Whipworms (Trichuris vulpis) are very tiny worms which resemble a whip in shape—the head being the tail. and the whip being the whip “handle.” They are one of the most prevalent parasites in dogs, but many times it remains completely dormant within the dog and it may be asymptomatic..
An infection often presents itself as a bowel inflammation and potentiallyt bloody diarrhea, Other symptoms commonly associated with a whipworm infection include dehydration, anemia, and weight loss.
It is worth noting that symptoms may begin prior to any visual evidence of whipworm eggs, so be aware if your dog displays any of the symptoms .
Usually, this form of worm is found in the earth, where they may live for years and is generally transmitted to dogs when they eat infested food or water, although whipworms can be contracted from other infected animals as well.
Tapeworms are a flat, segmented worm and intestinal parasite. The most common tapeworm species is Dipylidium Caninum and an infestation is medically known as Cestodiasis.
This sort of worm is usually picked up from eating birds, rabbits, or rodents that harbours tapeworm eggs but on occasion, they can become infected by unintentionally swallowing a flea when grooming themselves or another dog or cat.
The eggs hatch and develop in the small intestine. Adult tapeworms usually measure anywhere from four to 28 inches in length.
A tapeworm is made up of lots of small segments, each about the size of a grain of rice. Some of these segments break off in the dog’s faeces to distribute the eggs.
There will be visible indications of these segments in the dog’s feces, or perhaps stuck to their anus, where they turn up looking like little, dried-out pieces of rice, which are the telltale sign of an infestation and should be checked for before yelling at your dog for scooting his butt across your favourite rug!
This is probably the most dangerous of all worms and can lead to a dog’s death if left untreated. In serious instances of infestation, it could bring about heart failure.
It cannot be transmitted from dog to dog, it can only spread to your dog by mosquitoes, which spreads the heartworm larvae as it bites and feeds on the dogs blood. Once in the bloodstream, they find their way to the heart, lungs, and surrounding blood vessels.
A single heartworm larva is all it takes to start an infestation. Over the course of around 7 months they grow into adults then they begin reproducing.
It takes quite a few worms to make a dog sick, so the infestation will usually be benign for many months. However an adult worm can grow up to 12 inches in length, can live up to 7 years, so it will not take many of these to grow inside your dog before they become an issue. Dogs have been found with as many as 250 of these worms in their system.
As more and more worms grow, they crowd the heart and lungs. The first outward symptom is usually your when your dog develops a cough. As the infestation increases, they won’t be ass energetic or able to exercise as much as before. In more severe cases, dogs can pass out from the loss of blood to the brain, and eventually, they will probably die if the worms are not treated.

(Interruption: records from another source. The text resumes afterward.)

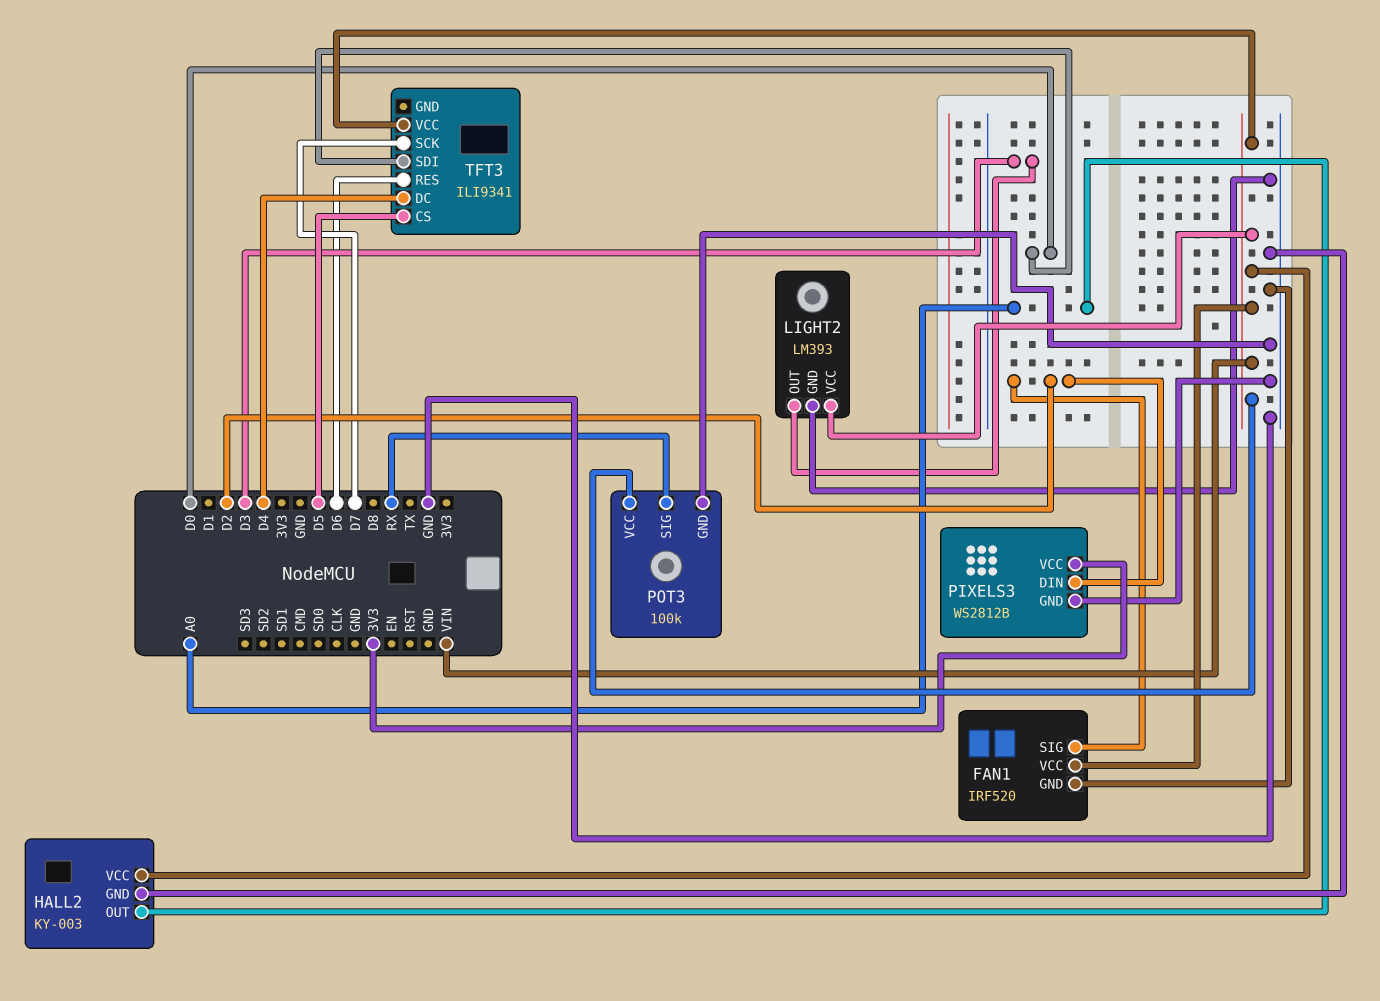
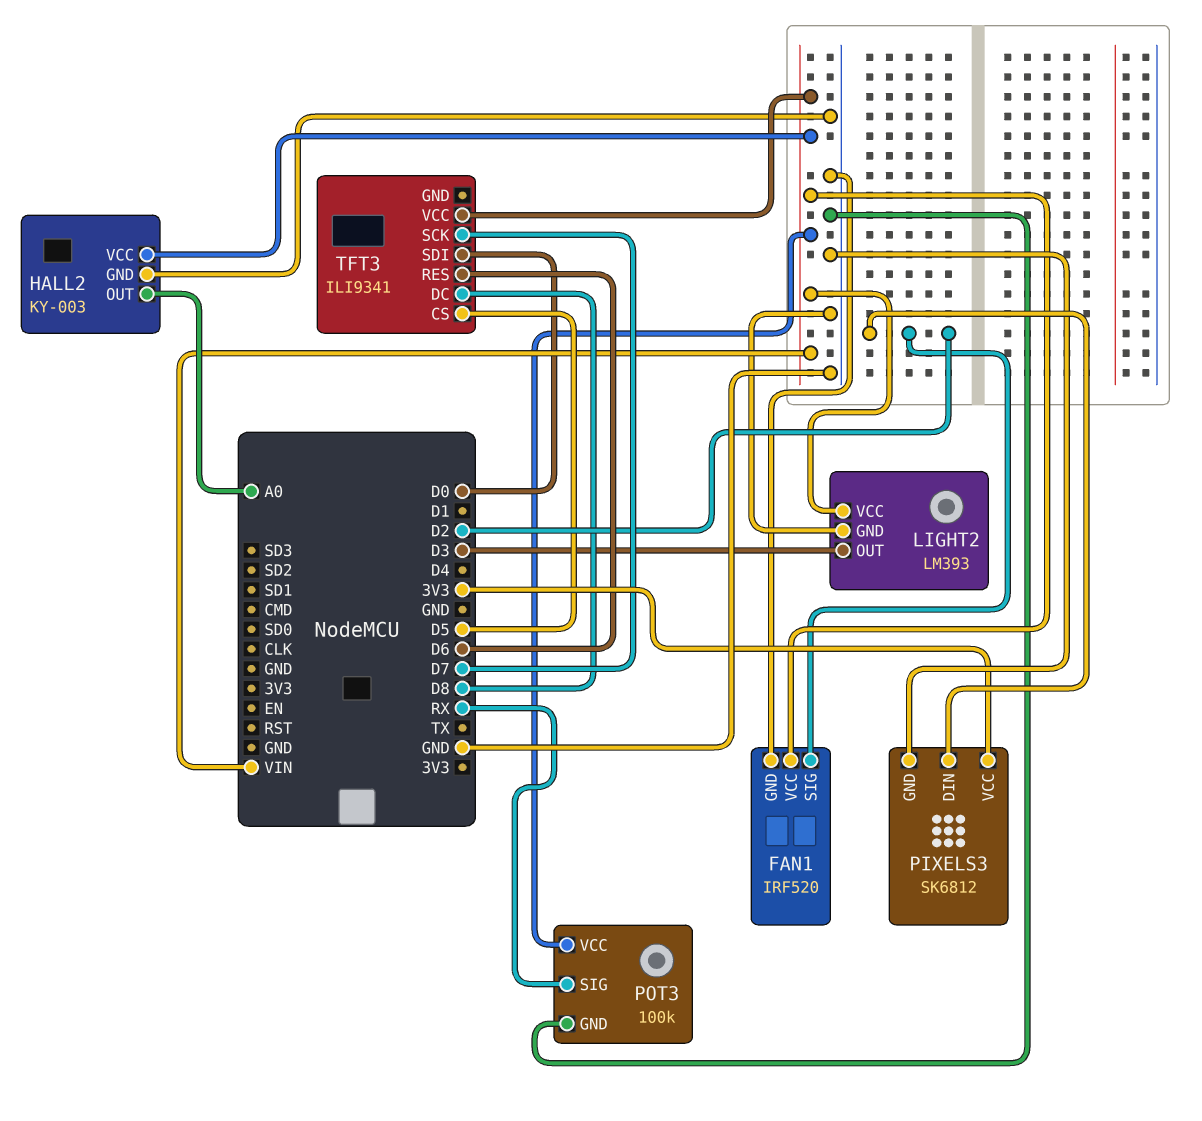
PIXELS3: WS2812B -> SK6812
TFT3 pin DC: D4 -> D8

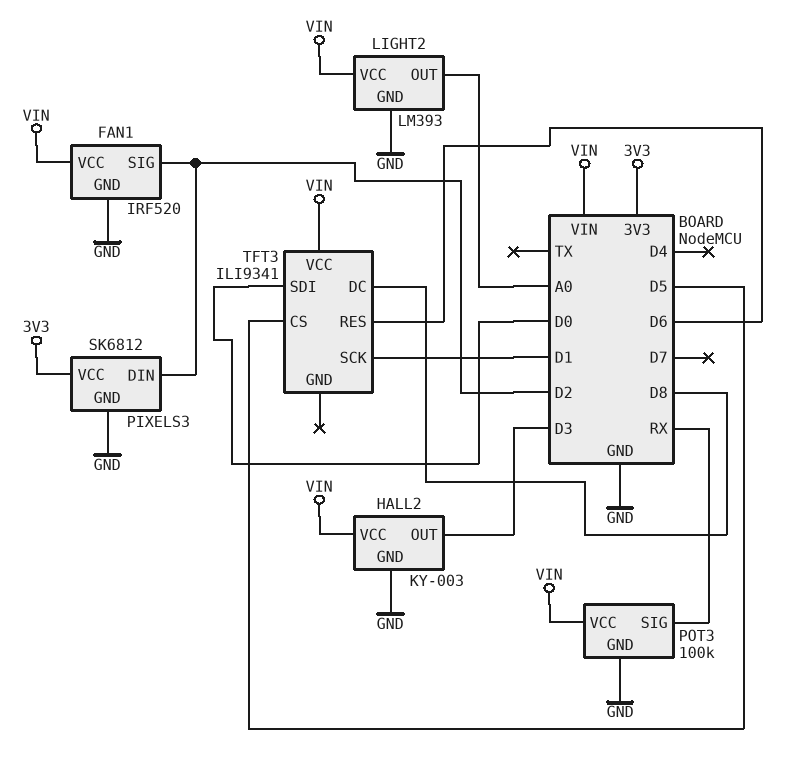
HALL2 pin OUT: A0 -> D3
LIGHT2 pin OUT: D3 -> A0
TFT3 pin SCK: D7 -> D1

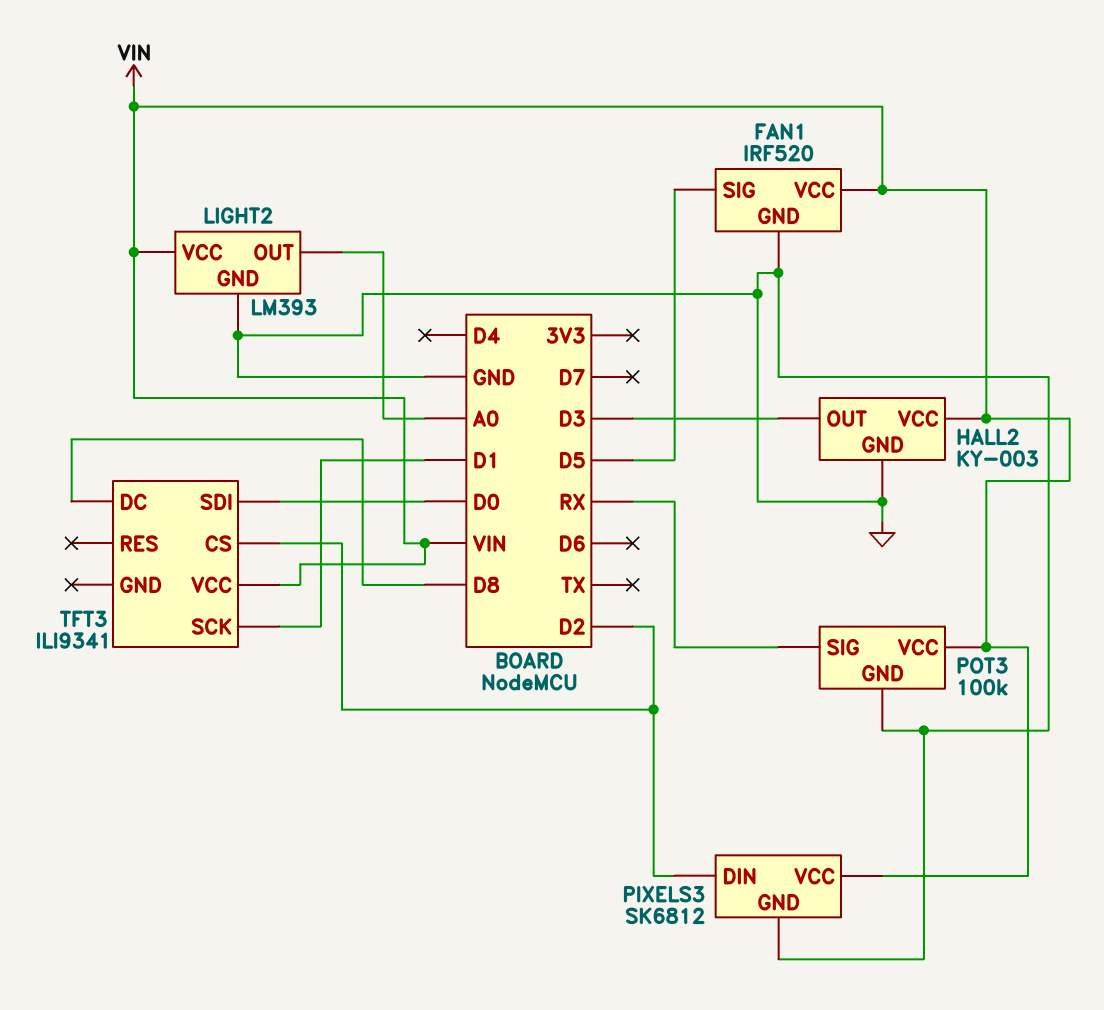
FAN1 pin SIG: D2 -> D5
PIXELS3 pin VCC: 3V3 -> VIN
TFT3 pin CS: D5 -> D2
TFT3 pin RES: D6 -> none

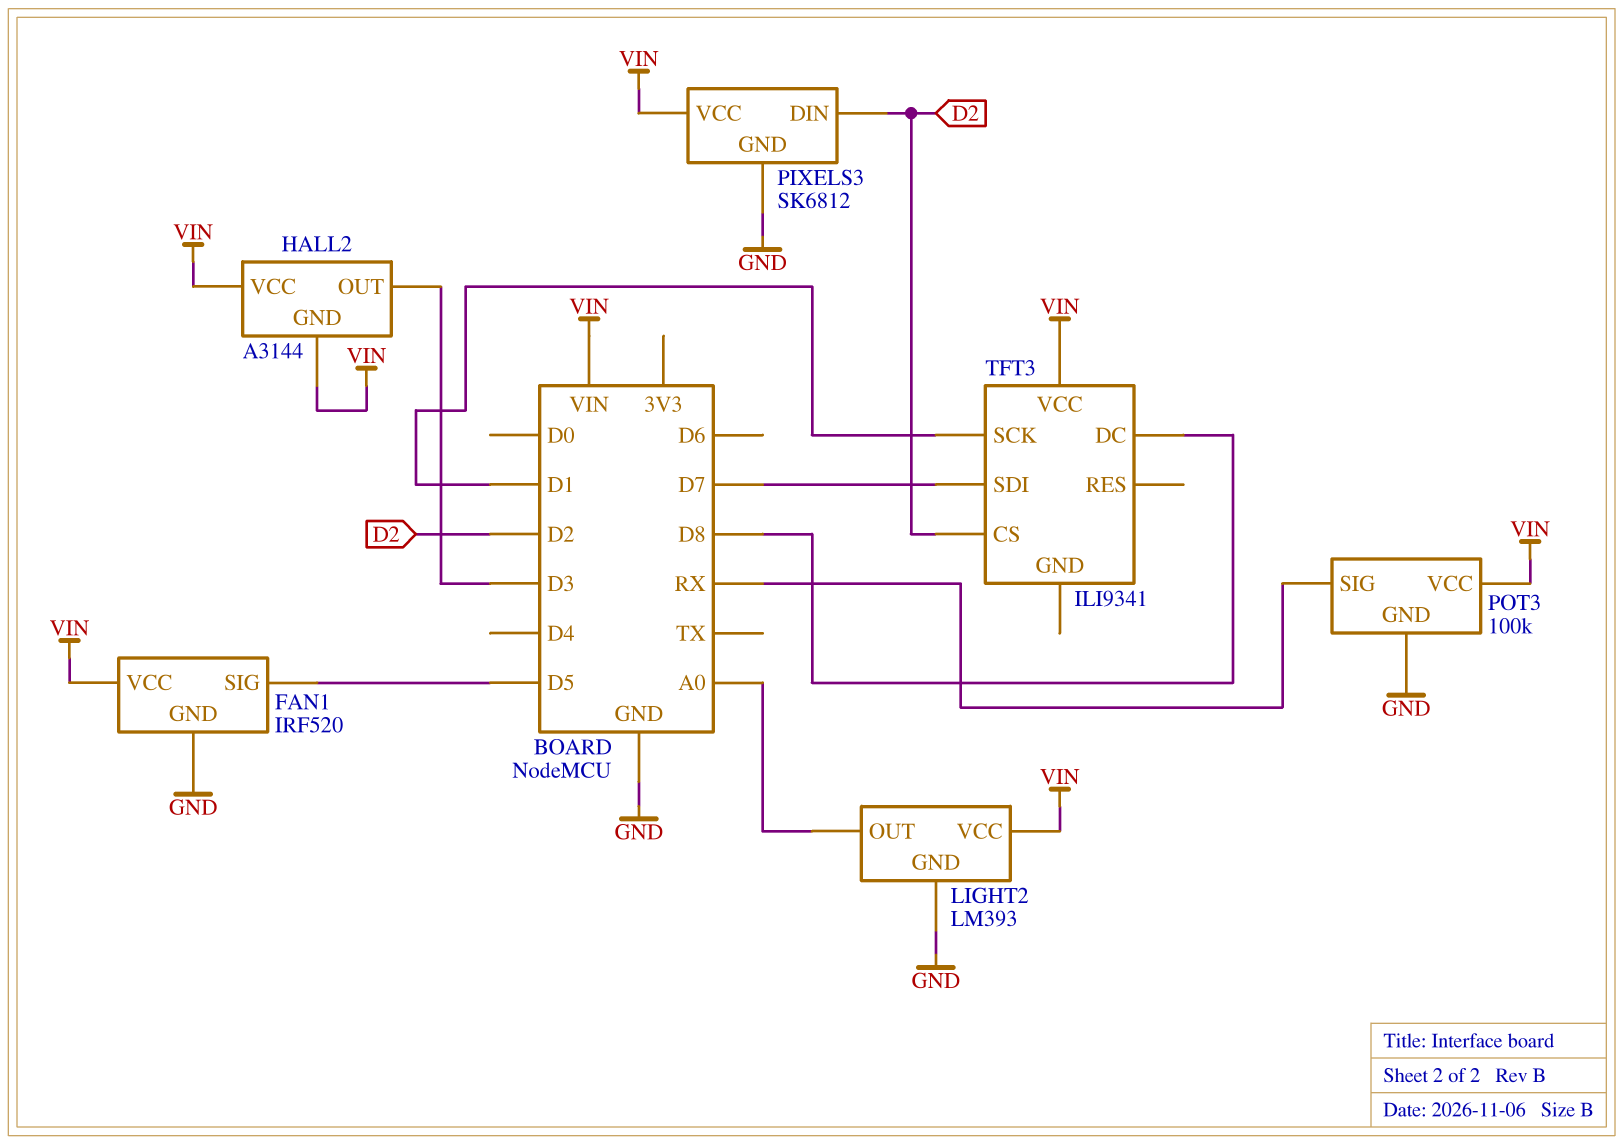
HALL2: KY-003 -> A3144
HALL2 pin GND: GND -> VIN
TFT3 pin SDI: D0 -> D7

For all of the worms except the heartworm, treatment is relatively straightforward. You will need to visit your vet and make sure that the diagnosis is correct. Your vet will then tell you which treatments you should use and the dosage.
Many of the de-worming remedies are orally administered and can be bought over the counter, but a few will need a vet’s prescription. It is very important to get this advice from a vet rather from your guesswork or Google.
In the case of heartworms, prevention is far better than a cure as, even if the situation is caught early and your dog survives, it could well be left with a weakened heart. During the treatment, the dog will need injections and may have to stay at the vets. There are preventative vaccines and pills you should use if you live in a region where heartworm is common.
Some of the parasites which infest dogs can be passed to humans, often to children who may be playing in sand or soil contaminated by old excrement. You should make sure that your kids always wash their hands well after playing outside, and especially before eating.